AI lacks first-hand experience. It hasn’t eaten there. It hasn’t waited in line. It hasn’t tried to put a jet-lagged toddler to bed above a nightclub.

It’s interpreting labels, not realities.

The ABC Trips difference

We plan travel based on how places actually feel—not how they’re described online. We know which hotels look chic but feel cold, which “hidden gems” are no longer hidden, and which experiences are worth building an entire trip around.
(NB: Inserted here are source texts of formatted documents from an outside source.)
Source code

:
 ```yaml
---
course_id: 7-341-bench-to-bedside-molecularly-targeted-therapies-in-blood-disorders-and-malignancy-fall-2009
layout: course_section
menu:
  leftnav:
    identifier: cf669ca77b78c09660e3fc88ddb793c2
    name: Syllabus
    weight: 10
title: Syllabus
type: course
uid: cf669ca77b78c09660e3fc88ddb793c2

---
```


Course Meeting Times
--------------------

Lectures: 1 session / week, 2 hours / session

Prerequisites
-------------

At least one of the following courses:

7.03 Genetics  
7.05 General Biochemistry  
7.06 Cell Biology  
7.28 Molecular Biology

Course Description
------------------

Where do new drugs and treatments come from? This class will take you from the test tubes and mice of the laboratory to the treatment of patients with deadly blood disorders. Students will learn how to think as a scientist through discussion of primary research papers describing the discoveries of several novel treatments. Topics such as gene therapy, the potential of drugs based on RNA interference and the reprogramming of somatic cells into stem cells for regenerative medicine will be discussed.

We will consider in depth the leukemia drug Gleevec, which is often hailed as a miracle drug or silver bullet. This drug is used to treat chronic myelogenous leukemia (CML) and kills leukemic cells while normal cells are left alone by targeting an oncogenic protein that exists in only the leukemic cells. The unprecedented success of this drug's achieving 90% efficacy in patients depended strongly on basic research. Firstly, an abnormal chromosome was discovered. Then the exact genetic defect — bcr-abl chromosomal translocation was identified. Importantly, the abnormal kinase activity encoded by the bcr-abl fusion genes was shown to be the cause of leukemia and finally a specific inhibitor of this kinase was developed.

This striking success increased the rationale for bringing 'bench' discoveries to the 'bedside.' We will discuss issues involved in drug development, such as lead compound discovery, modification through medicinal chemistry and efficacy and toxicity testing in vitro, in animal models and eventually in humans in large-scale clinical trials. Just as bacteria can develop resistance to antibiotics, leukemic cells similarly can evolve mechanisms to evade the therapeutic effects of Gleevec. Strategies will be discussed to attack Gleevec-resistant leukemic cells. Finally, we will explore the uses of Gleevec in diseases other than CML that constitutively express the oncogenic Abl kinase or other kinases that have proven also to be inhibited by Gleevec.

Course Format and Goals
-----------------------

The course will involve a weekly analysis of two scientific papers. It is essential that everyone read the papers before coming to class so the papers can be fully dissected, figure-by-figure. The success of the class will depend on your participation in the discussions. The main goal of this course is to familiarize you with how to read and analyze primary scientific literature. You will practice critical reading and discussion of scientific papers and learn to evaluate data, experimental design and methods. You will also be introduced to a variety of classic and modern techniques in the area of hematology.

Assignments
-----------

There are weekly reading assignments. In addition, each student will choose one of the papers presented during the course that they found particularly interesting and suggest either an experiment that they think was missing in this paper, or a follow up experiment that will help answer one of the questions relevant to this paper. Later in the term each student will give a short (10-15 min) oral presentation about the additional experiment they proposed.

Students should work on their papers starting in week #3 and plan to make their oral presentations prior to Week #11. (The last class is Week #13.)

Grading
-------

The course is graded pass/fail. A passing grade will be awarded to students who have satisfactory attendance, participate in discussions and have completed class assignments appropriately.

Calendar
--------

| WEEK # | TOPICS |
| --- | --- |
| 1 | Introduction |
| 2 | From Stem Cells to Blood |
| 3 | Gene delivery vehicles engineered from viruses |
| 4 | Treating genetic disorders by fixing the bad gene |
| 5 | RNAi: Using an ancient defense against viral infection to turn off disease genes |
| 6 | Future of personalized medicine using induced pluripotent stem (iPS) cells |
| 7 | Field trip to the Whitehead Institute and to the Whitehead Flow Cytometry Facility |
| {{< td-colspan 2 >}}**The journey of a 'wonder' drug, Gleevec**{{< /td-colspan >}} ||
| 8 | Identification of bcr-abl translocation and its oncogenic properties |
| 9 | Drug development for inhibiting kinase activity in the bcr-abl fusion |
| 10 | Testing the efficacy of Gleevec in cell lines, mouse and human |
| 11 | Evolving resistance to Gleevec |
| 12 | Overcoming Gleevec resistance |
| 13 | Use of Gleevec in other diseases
This is especially critical for:

  • Family travel
  • Honeymoons and milestone trips
  • Food-focused itineraries
  • Cultural immersion experiences

How to work around it

  • Be hyper-specific in your prompts
  • Describe who you are, not just what you want
  • Ask follow-up questions when recommendations feel off

Better yet, run AI suggestions past someone who’s actually been there.

Why AI Keeps Sending You to the Same Overcrowded Places

This one isn’t exactly a bug—it’s a feature you have to manage.

AI models are trained on massive amounts of publicly available content. That means they disproportionately surface places that are already well-documented, heavily photographed, and endlessly written about.

Translation: if it’s famous on Instagram, AI loves it.

If you ask for the “best” anything, you’re likely to get the same list that’s been circulating for years. That doesn’t mean those places are bad—but it does mean they’re often crowded, expensive, and stripped of the magic that made them special in the first place.

And here’s the uncomfortable truth: once something truly special is widely shared online, it’s already on borrowed time.

A crowded tourist trap in Rome

The ABC Trips philosophy

We focus on experiences that aren’t yet fully digested by the internet. That might mean lesser-known regions, shoulder seasons, alternative routes, or cultural experiences that don’t photograph well but feel unforgettable in person.

AI can’t reliably find those—because they haven’t been written about enough.

How to work around it

  • Ask for alternatives, not highlights
  • Use phrases like “low-key,” “under the radar,” or “non-Instagram”
  • Avoid prompts that include “top,” “best,” or “must-see” without qualifiers

AI reflects the crowd. Great travel often avoids it.

A laptop computer sits on a desk with travel content displayed

How We Actually Use AI at ABC Trips

Here’s the nuance that gets lost in the “AI vs. human” debate: this isn’t an either/or situation.

We use AI extensively—but always within a human-led framework.

AI helps us:

  • Brainstorm route variations
  • Pressure-test schedules
  • Aggregate data to populate maps, itineraries, and other content on our website
  • Identify logistical constraints
  • Summarize complex policies
  • Speed up research that would otherwise take hours

But every recommendation is filtered through:

  • First-hand travel experience
  • Partner intel from hotels, guides, and cruise lines
  • A deep understanding of how different travelers actually move through the world

AI gives us speed. Humans provide judgment.

That hybrid approach is where modern travel planning actually shines.

If You Want Better AI Results, Let AI Help You Ask Better Questions

One surprisingly effective tactic? Ask the AI to write the prompt for you.

Instead of jumping straight to “Plan my trip,” try asking the chatbot to first interview you. Let it identify what information it needs before generating an itinerary. This often leads to better structure and fewer obvious errors.

Even then, treat the result as a draft—not a final plan.

AI is excellent at generating options. It is not great at choosing between them.

In Other Words

AI has changed travel planning forever—and mostly for the better. But it hasn’t replaced experience, taste, or judgment. It can’t tell you how a place feels, whether it’s past its prime, or if a route looks easy but feels exhausting.

Used wisely, AI is a powerful tool. Used blindly, it’s a confident liar with great formatting.

At ABC Trips, we embrace the tech, cross-check everything, and add the human layer that turns a decent itinerary into an unforgettable one. Because the best trips don’t come from scraping the internet—they come from knowing when to look beyond it.

And that’s something no bot has figured out yet.